#### WORKING DATA ####

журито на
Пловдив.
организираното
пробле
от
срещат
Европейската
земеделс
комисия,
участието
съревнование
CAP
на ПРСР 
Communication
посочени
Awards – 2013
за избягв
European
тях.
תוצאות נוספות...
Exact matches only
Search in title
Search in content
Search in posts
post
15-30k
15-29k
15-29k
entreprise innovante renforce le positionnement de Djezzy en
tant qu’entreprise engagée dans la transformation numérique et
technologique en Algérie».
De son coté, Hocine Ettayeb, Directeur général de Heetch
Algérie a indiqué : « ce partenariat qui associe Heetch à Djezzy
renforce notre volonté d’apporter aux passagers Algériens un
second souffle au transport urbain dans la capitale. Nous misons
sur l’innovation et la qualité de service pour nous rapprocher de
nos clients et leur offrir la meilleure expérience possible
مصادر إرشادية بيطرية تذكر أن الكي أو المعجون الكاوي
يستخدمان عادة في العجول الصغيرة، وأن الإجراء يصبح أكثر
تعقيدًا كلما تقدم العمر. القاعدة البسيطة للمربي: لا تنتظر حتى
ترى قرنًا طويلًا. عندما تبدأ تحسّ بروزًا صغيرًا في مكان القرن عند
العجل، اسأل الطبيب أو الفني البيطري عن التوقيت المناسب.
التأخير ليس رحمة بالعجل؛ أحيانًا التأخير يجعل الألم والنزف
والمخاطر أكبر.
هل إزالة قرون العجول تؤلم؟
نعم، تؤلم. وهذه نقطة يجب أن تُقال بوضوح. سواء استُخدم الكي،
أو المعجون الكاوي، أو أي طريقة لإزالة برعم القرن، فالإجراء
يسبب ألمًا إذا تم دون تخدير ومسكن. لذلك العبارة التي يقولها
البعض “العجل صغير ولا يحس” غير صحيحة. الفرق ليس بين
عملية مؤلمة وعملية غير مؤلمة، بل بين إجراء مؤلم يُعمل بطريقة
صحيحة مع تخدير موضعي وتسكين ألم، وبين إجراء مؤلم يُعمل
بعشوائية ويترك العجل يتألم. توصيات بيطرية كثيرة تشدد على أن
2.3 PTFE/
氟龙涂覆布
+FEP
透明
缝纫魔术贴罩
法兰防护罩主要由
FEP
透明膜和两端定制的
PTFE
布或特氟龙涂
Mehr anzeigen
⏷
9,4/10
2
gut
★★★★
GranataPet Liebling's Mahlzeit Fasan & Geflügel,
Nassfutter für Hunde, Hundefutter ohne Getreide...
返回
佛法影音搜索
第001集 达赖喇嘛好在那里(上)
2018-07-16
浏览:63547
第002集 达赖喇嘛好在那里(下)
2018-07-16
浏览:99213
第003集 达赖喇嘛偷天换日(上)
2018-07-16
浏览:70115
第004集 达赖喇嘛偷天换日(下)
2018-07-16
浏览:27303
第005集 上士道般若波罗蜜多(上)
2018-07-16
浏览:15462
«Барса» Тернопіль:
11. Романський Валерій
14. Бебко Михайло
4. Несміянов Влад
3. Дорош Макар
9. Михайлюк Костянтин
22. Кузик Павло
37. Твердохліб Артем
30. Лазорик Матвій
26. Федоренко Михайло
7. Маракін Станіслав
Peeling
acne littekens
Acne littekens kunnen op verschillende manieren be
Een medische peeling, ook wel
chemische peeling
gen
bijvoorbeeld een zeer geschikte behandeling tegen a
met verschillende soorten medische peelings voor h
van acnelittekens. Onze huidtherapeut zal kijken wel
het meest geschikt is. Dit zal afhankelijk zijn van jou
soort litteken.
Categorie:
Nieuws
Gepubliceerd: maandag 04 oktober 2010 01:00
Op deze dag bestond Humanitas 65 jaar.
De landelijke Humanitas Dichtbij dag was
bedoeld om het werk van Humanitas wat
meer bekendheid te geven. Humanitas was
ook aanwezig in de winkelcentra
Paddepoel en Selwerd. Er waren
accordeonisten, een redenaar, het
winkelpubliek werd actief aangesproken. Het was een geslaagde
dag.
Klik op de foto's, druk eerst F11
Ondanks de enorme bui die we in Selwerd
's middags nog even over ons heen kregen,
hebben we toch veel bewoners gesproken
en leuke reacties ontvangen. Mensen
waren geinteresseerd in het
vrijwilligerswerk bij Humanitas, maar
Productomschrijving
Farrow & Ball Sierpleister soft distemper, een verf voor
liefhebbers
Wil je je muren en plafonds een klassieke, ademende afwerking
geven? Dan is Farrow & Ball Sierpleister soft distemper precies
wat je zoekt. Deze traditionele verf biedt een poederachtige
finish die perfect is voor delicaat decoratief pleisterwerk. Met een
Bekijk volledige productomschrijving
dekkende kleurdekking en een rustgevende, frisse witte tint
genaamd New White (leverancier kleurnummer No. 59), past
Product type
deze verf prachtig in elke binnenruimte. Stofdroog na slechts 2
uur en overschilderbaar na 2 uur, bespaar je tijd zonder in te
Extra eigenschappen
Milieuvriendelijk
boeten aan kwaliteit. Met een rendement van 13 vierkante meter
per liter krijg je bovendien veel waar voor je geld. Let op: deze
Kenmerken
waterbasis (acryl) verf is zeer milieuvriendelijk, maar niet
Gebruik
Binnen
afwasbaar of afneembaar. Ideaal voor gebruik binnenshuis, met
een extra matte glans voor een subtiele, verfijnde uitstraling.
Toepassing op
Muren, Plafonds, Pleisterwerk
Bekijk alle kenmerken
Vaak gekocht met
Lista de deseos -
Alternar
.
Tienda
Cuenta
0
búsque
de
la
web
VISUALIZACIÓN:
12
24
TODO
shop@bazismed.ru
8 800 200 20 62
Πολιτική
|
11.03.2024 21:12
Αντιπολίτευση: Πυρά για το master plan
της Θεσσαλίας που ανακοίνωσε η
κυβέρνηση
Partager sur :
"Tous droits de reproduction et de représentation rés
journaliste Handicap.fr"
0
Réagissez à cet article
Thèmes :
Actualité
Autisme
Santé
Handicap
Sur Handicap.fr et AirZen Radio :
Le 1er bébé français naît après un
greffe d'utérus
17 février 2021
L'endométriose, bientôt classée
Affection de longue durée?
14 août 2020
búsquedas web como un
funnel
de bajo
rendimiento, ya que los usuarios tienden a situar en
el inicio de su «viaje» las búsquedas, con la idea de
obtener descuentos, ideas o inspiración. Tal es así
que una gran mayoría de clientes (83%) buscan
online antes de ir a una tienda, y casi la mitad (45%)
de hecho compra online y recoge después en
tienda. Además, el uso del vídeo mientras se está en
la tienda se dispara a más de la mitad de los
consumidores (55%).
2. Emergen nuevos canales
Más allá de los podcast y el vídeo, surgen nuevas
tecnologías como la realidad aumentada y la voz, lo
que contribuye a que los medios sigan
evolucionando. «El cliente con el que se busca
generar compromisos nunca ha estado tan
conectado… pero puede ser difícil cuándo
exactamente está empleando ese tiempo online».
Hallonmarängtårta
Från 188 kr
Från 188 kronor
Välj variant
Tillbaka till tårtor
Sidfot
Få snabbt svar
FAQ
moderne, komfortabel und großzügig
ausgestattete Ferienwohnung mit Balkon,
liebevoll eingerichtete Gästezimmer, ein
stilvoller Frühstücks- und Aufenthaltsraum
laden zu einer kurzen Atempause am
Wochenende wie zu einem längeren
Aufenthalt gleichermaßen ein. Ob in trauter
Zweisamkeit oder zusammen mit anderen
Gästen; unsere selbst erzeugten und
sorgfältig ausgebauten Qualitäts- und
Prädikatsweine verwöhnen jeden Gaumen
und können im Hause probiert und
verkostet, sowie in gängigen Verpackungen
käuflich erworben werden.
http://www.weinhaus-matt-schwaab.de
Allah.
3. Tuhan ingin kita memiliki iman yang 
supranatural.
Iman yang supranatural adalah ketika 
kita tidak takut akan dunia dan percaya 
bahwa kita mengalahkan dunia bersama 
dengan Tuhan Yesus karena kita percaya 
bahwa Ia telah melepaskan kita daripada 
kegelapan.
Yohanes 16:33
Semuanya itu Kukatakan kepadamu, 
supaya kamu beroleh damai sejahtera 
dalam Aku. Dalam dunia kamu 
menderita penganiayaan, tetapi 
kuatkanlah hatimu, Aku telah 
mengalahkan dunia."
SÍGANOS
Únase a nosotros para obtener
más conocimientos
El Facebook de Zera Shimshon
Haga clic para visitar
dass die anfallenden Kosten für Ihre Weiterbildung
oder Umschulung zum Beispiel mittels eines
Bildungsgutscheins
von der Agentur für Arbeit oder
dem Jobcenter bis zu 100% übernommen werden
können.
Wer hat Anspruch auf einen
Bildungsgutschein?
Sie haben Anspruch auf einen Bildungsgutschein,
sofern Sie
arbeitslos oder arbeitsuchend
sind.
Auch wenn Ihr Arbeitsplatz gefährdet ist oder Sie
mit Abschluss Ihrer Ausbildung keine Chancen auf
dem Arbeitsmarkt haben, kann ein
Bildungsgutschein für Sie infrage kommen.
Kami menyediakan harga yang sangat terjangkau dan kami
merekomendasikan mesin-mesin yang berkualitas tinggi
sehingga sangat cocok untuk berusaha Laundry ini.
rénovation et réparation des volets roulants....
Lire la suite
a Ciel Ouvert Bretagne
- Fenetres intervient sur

####

▶ JOB
Final part of the records: return the line that contains "dengan Tuhan Yesus karena kita percaya" and every line after it, exactly, with no other lines added.

▶ EXERCISE OUTPUT
dengan Tuhan Yesus karena kita percaya 
bahwa Ia telah melepaskan kita daripada 
kegelapan.
Yohanes 16:33
Semuanya itu Kukatakan kepadamu, 
supaya kamu beroleh damai sejahtera 
dalam Aku. Dalam dunia kamu 
menderita penganiayaan, tetapi 
kuatkanlah hatimu, Aku telah 
mengalahkan dunia."
SÍGANOS
Únase a nosotros para obtener
más conocimientos
El Facebook de Zera Shimshon
Haga clic para visitar
dass die anfallenden Kosten für Ihre Weiterbildung
oder Umschulung zum Beispiel mittels eines
Bildungsgutscheins
von der Agentur für Arbeit oder
dem Jobcenter bis zu 100% übernommen werden
können.
Wer hat Anspruch auf einen
Bildungsgutschein?
Sie haben Anspruch auf einen Bildungsgutschein,
sofern Sie
arbeitslos oder arbeitsuchend
sind.
Auch wenn Ihr Arbeitsplatz gefährdet ist oder Sie
mit Abschluss Ihrer Ausbildung keine Chancen auf
dem Arbeitsmarkt haben, kann ein
Bildungsgutschein für Sie infrage kommen.
Kami menyediakan harga yang sangat terjangkau dan kami
merekomendasikan mesin-mesin yang berkualitas tinggi
sehingga sangat cocok untuk berusaha Laundry ini.
rénovation et réparation des volets roulants....
Lire la suite
a Ciel Ouvert Bretagne
- Fenetres intervient sur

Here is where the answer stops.